Township officials need rail-company assistance.
The Lower Merion Board of Commissioners voted 11-2 Wednesday night to extend by two months the deadline to finalize a development agreement with Dranoff Properties around the Ardmore Transit Center.
Officials had planned to finish a plan by Jan. 31, but more time is needed to negotiate with rail companies, township manager Doug Cleland said. The new deadline is March 31.
The township has gotten $15.5 million in grants and needs the project to go forward to keep them. Officials have reached out to SEPTA and Amtrak for their help in incorporating existing parking lots into the project area and identifying areas for future "expandability," Cleland said.
"The proposed revitalization of Ardmore continues to be an evolving project," Cleland said.

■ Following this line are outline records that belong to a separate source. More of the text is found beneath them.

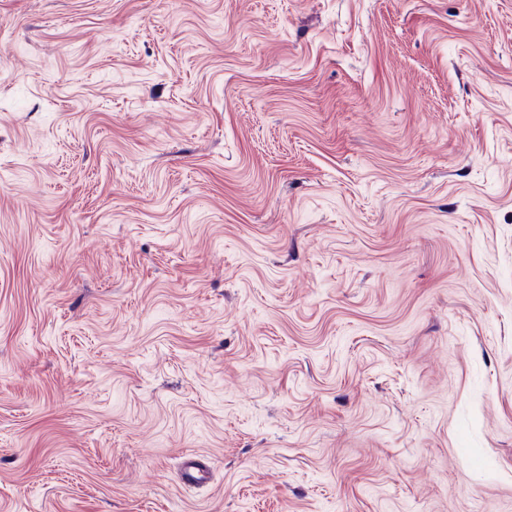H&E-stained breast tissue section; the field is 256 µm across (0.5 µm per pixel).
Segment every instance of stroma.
<instances>
[{
    "instance_id": "stroma-1",
    "label": "stroma",
    "mask_w": 512,
    "mask_h": 512,
    "mask_svg": "<svg viewBox=\"0 0 512 512\" xmlns=\"http://www.w3.org/2000/svg\"><path fill=\"white\" fill-rule=\"evenodd\" d=\"M0 512H512V0H0ZM208 463L207 458L201 455L188 457L181 473V482L188 487H193L202 482Z\"/></svg>"
}]
</instances>
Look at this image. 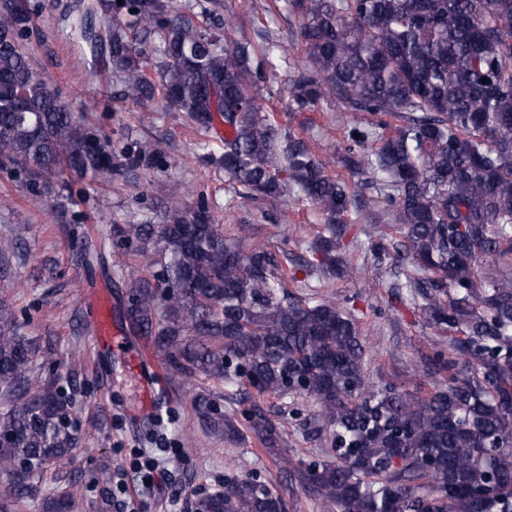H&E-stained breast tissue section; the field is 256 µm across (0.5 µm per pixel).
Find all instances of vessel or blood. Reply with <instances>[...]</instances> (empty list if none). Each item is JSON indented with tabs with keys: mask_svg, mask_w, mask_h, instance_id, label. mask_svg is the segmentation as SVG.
<instances>
[{
	"mask_svg": "<svg viewBox=\"0 0 512 512\" xmlns=\"http://www.w3.org/2000/svg\"><path fill=\"white\" fill-rule=\"evenodd\" d=\"M88 309L89 332L94 352L124 361L139 374L141 407L144 411H153L158 382L153 371L146 367L145 351L133 344L127 328L121 326L107 299L95 297L90 301Z\"/></svg>",
	"mask_w": 512,
	"mask_h": 512,
	"instance_id": "vessel-or-blood-1",
	"label": "vessel or blood"
}]
</instances>
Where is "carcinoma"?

Commissioners differed on the project's prospects, some acknowledging its potential while others lamented how long planning has taken and the limited size of it. All but Jenny Brown and Lew Gould voted in favor.

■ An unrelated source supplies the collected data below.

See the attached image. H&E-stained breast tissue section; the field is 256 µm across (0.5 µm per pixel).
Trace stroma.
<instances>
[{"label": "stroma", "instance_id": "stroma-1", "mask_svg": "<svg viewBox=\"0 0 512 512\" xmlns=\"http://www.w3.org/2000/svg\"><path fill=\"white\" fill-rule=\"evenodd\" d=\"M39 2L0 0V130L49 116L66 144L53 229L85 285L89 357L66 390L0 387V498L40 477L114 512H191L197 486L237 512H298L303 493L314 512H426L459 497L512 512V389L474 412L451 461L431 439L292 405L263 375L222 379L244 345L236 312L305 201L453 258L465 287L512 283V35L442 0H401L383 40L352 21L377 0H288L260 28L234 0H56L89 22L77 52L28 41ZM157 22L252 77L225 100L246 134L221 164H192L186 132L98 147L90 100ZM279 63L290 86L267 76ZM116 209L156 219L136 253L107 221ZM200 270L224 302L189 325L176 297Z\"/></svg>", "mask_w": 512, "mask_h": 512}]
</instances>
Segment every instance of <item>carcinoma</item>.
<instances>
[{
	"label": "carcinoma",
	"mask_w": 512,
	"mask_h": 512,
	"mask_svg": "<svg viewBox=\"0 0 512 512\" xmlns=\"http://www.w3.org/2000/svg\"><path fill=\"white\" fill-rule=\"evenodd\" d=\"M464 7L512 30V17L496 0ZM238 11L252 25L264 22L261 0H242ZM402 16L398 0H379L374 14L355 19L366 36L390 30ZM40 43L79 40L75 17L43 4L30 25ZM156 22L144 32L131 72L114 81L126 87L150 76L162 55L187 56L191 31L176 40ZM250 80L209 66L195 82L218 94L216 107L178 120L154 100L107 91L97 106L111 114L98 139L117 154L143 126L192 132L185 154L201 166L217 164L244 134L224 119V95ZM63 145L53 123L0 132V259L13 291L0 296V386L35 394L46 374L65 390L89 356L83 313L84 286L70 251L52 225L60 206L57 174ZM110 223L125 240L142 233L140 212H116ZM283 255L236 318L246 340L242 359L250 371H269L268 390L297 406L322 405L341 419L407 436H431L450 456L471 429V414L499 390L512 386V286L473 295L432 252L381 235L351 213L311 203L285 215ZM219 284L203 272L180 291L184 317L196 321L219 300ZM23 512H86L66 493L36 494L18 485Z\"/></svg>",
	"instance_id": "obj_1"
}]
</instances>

In other Board of Commissioners business:
- The board postponed by a week deciding whether to grant a liquor license transfer from a Norristown business to the 2,700-square-foot former CVS on 44 Greenfield Ave. in the Ardmore Shopping Center. Applicant Peter Vitale said the business would be called The Beer Shoppe, selling and sampling microbrews while selling enough food to satisfy the Liquor Control Board's license regulations.
- The proposed termination of an unidentified police employee was postponed, for consideration at the Jan. 18 meeting.

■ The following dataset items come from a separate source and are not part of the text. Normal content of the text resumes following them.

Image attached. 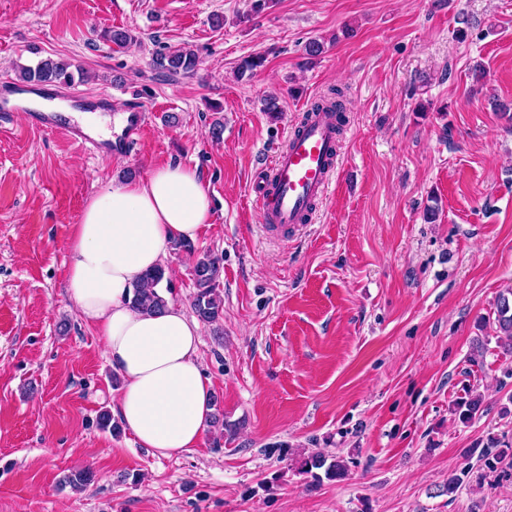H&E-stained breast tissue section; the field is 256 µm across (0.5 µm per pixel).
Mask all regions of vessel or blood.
Here are the masks:
<instances>
[{"label": "vessel or blood", "instance_id": "1", "mask_svg": "<svg viewBox=\"0 0 512 512\" xmlns=\"http://www.w3.org/2000/svg\"><path fill=\"white\" fill-rule=\"evenodd\" d=\"M51 97L42 86L19 85L0 81V112H24L38 127L66 135L79 147L97 152L102 143L87 134L77 122L61 112H40L27 108L29 96ZM146 118L140 106L128 110L127 134L111 142L114 151L130 150L133 136ZM338 118L333 112H309L297 131L271 157L266 175L253 185L255 201L270 233L287 239L290 231L310 223L312 209L328 192L335 173L341 143L337 133Z\"/></svg>", "mask_w": 512, "mask_h": 512}]
</instances>
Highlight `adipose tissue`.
<instances>
[{"mask_svg":"<svg viewBox=\"0 0 512 512\" xmlns=\"http://www.w3.org/2000/svg\"><path fill=\"white\" fill-rule=\"evenodd\" d=\"M211 221L208 185L179 164L110 186L91 198L67 241V292L123 380L115 410L136 440L160 457L198 448L212 422V390L198 352L199 322L176 303L134 310L133 284L163 265L176 241Z\"/></svg>","mask_w":512,"mask_h":512,"instance_id":"ef3b65f1","label":"adipose tissue"}]
</instances>
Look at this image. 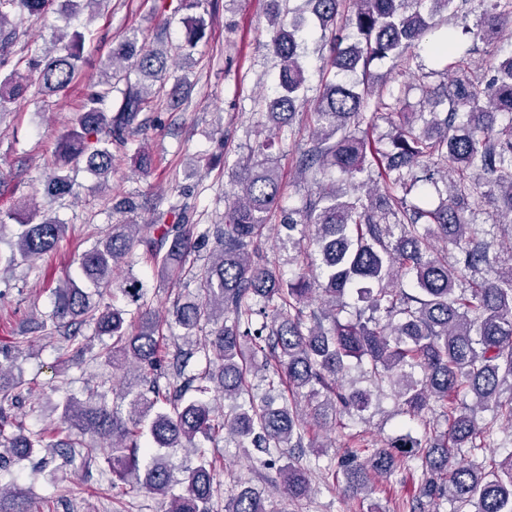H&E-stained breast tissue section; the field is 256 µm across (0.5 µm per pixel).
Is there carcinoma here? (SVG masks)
Masks as SVG:
<instances>
[{
    "label": "carcinoma",
    "instance_id": "cac0c4a2",
    "mask_svg": "<svg viewBox=\"0 0 512 512\" xmlns=\"http://www.w3.org/2000/svg\"><path fill=\"white\" fill-rule=\"evenodd\" d=\"M0 0V111L26 97V72L38 73V91L52 96L74 82L85 62L90 30L68 32L79 5L93 18L102 0ZM207 0H179L188 12L178 46L163 41L147 45L137 35L112 46L99 60L101 76L75 110L71 127L54 151L53 174L44 193L51 198L74 194L64 174L72 160H85L86 169L107 179L117 152L127 138L141 130V114L150 97L165 95L168 103L183 99L184 77H170L171 51L194 49L205 37L207 24L191 12ZM317 20L327 48L322 94L313 106L314 137L295 158V171L311 182L303 207L280 206L281 183L269 151L275 139L266 134L252 156L239 166V190L224 212V223L202 226L183 202L166 223L112 225V232L79 258V279L95 290L112 294L102 306L76 280L66 278L54 291L53 325L64 327L71 340L83 324H93L99 339L107 338L102 355L112 368L131 373L117 398L127 411L105 398L70 397L62 407L67 428L105 442L101 448L112 469V485L139 487L168 500L166 512H211L216 475L210 449L195 448V460L175 475L169 450L183 448L202 437L230 438L238 448H252L256 462L277 470L276 491L290 499L309 495L307 469L296 458L304 448L322 449L319 431L336 416L366 410L373 392L389 386L409 413L435 403L448 417V428L435 435L406 432L374 449L364 459L354 455L342 470L341 491L366 494L374 475L391 474L395 448L419 456L422 470L414 508L423 500L450 501L456 512H512V460L494 459L485 465H449L451 449L482 447L488 433L473 409L458 403L472 394L479 404H496L512 422V404L498 402L499 387L512 383V246L504 248L494 229L477 228L464 212L494 205L503 224H512V56L494 66V75L481 84L465 70L475 45L452 30L440 31L435 17L457 12V0H304ZM484 8L462 32L491 42L512 26V0H482ZM56 14L65 22L61 46L32 50L11 60L9 47L20 37L13 19ZM289 20H284L285 16ZM273 36L269 49L279 57L277 91L266 103L271 127L292 125L296 103L304 100L305 70L299 46L310 31L304 14L277 3L269 18ZM446 60L444 71H455L446 88L448 109L423 119L421 112L393 109L398 123L382 149L370 136L368 113L384 106L373 100L370 76L373 61L399 60L420 48ZM131 65L135 81L123 89L116 70ZM361 71L363 79L346 77ZM437 158L446 164L447 196L433 204L427 190L421 202L408 206L388 190L398 184L410 190L418 182L434 183L427 168ZM342 181L364 190L355 196L336 186ZM487 190L474 195V179ZM277 218L287 230L282 246L293 251L301 272L284 280L269 259L265 242L268 221ZM67 224L51 216L18 225L6 262H33L52 251ZM213 244L206 263L192 274L200 299L173 304L172 319L160 315L145 300L147 287L130 273L112 287V273L145 261L168 280L183 272L188 256ZM410 276L412 291L395 284L398 273ZM360 306L346 321L344 297ZM175 325L189 336L210 327L204 343L177 349L163 361L162 325ZM357 360L370 387L345 389L339 376L347 361ZM166 367V383L148 373ZM266 372L265 394L257 397L247 386L249 373ZM0 364V462L10 455L26 458L43 447L44 436L13 422L4 407L12 387ZM216 389L235 401L222 413L208 398ZM307 399L298 407L295 397ZM70 461L82 460L76 439L58 441ZM0 512H29L25 490L0 486ZM227 512H267L260 492L245 487L231 497Z\"/></svg>",
    "mask_w": 512,
    "mask_h": 512
}]
</instances>
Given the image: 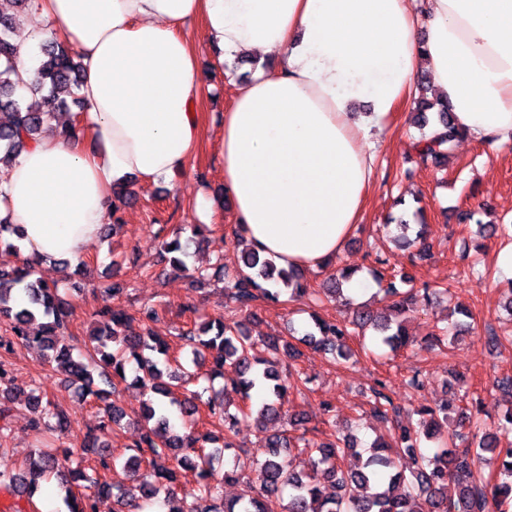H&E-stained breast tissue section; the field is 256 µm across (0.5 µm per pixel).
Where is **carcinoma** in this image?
I'll use <instances>...</instances> for the list:
<instances>
[{
    "instance_id": "obj_1",
    "label": "carcinoma",
    "mask_w": 512,
    "mask_h": 512,
    "mask_svg": "<svg viewBox=\"0 0 512 512\" xmlns=\"http://www.w3.org/2000/svg\"><path fill=\"white\" fill-rule=\"evenodd\" d=\"M20 16L0 13V164L6 165L25 145L37 140L41 127L62 108L66 100L59 98L60 90L78 89L83 78L80 56L75 50H64L59 45L44 43L36 68V78L27 86L32 101L18 96L15 75L17 45L12 34ZM420 124L427 127L437 123L429 133L422 134L417 145L421 162L443 163L454 142L463 137L452 120L448 102L417 100ZM178 228L173 238L162 239L161 247L170 255V266L178 271L189 270V252L180 242ZM20 236L19 228L0 219V255L18 256V246L11 237ZM36 261L25 258L11 267L0 266V319L8 322L0 335V350L10 351L16 342L33 345L46 353L53 370L65 376L69 385L79 391L81 400L93 396L103 402L102 415L96 432L88 436V444L96 448L106 436L122 425L126 414L108 397L118 394V386L127 380L151 384L153 396L143 405L137 420L140 437L133 447L136 453L122 461L123 467L137 482L138 493L113 491L109 484L90 477L72 467V452L39 449L29 457L17 472L0 471V487L13 490L18 496L33 498L42 482L56 481L64 492L67 512H96L97 499L112 496L113 512L139 509L175 494L179 468L198 469L199 485L183 507L172 512H269L266 499L288 492L282 512H509L512 509V446L500 444L499 433L512 432V408L497 432L485 434L479 447L470 448L456 443L457 435H448L441 425L448 424V406L438 410L425 409L416 428L404 426L393 419L394 406L385 393L386 383L378 380L370 387L369 402L373 412L384 424L395 444L376 438L370 446V455L351 472L339 465L349 445L318 443L306 438V433L291 436L283 431L265 437L252 460L259 468L262 483L240 496L224 503L219 510L215 501L222 483L238 481L235 468L217 475L214 463L232 448V435L239 418H249L264 429L269 422L282 417V403L288 390L299 389L309 378H291L278 369V355L285 351L295 354V347L272 340L269 348L274 357L256 358L251 354L252 336L238 323H226L217 318L199 326L192 324L179 334L183 345L191 348L192 362L199 370L179 379L171 367H181L174 355L172 343L157 336L149 323L157 319V311L143 308L138 316L124 309L104 304L96 316L102 328L91 336L88 357L74 354L67 336L70 303L58 284H49L35 277ZM230 299L242 310L258 300L280 302L281 292L271 290L264 283L281 281L291 290V297L316 293L304 283L297 269L277 268L275 261L248 250L242 265L228 275ZM415 287L403 294L394 282L384 289L394 298L389 310L394 319L381 323L369 309L358 308L354 325L367 326L378 331L374 341L396 352L414 344L406 329L407 314L413 311ZM457 314L470 316L467 309L456 306L448 314L452 322L445 327L434 326L423 337L428 347L452 345L465 324L453 320ZM42 317L41 333L28 335V325ZM314 329L306 331L302 341L314 350L333 356L334 360L349 361L354 352L346 344L350 335L347 328L312 316ZM235 366L236 377L231 379L232 390L241 402L231 403L223 392L205 397L213 391V382L224 377L227 364ZM29 425L38 436L45 437L66 431L68 412L62 406L36 392L28 397ZM208 427L197 428V420ZM224 430V447L206 448L214 442V432ZM439 440L440 447L431 457L421 453V437ZM305 451L310 456L311 473L298 475L284 465V458L294 451ZM489 453L499 461L496 479H485L474 470L476 463ZM457 481L458 494L448 497L450 480Z\"/></svg>"
}]
</instances>
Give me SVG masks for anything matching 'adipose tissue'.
I'll use <instances>...</instances> for the list:
<instances>
[{"label":"adipose tissue","instance_id":"adipose-tissue-1","mask_svg":"<svg viewBox=\"0 0 512 512\" xmlns=\"http://www.w3.org/2000/svg\"><path fill=\"white\" fill-rule=\"evenodd\" d=\"M17 70L42 43L77 50L87 138L39 139L0 169V218L24 255L78 258L112 210V189L183 175L203 138L204 89L183 33L204 22L220 59L273 58L236 86L219 153L249 245L278 266L341 254L375 156L364 142L416 95L427 70L467 140L512 142V0H36Z\"/></svg>","mask_w":512,"mask_h":512}]
</instances>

- Each volunteer fire company was allotted $284,373 for the year, though several commissioners pointed out that sum does not cover the companies' whole budgets, so donations are still welcome.
- At the suggestion of deputy township manager Pat Ryan, the Lower Merion Board of Commissioners agreed Wednesday night to pay Manheim-based Foreman Program and Construction Managers $146,300 to oversee the renovations of Bala Cynwyd Library and act as liaison among subcontractors and the township.
Commissioner Lew Gould objected to the cost and considered the job description nebulous, but the appropriation passed, 11-2. Bala Cynwyd Commissioner George Manos defended the job as vital to the project, while before Commissioner Dan Bernheim voted in favor, he remarked, “It may seem unfortunate that we need to hire someone to make sure the people we hire do the job.”
- The board decided Wednesday night to allow new construction on historic Bryn Mawr land and a public-private land swap in Gladwyne.
The owners of 1341 Wooded Way in the Harriton Farms section are planning to demolish their pool house and build a new detached home on the property. The land is part of a Bryn Mawr tract that was developed and live on as early as the early 1700s. Officials are trying to preserve as many trees there as possible, and the 1341 Wooded Way application calls for the replanting of 12-foot trees.
The township will trade about 75,000 square feet in Mill Creek Valley Park for the same amount from the property at 1485 Mill Creek Road, where home additions have encroached into public land.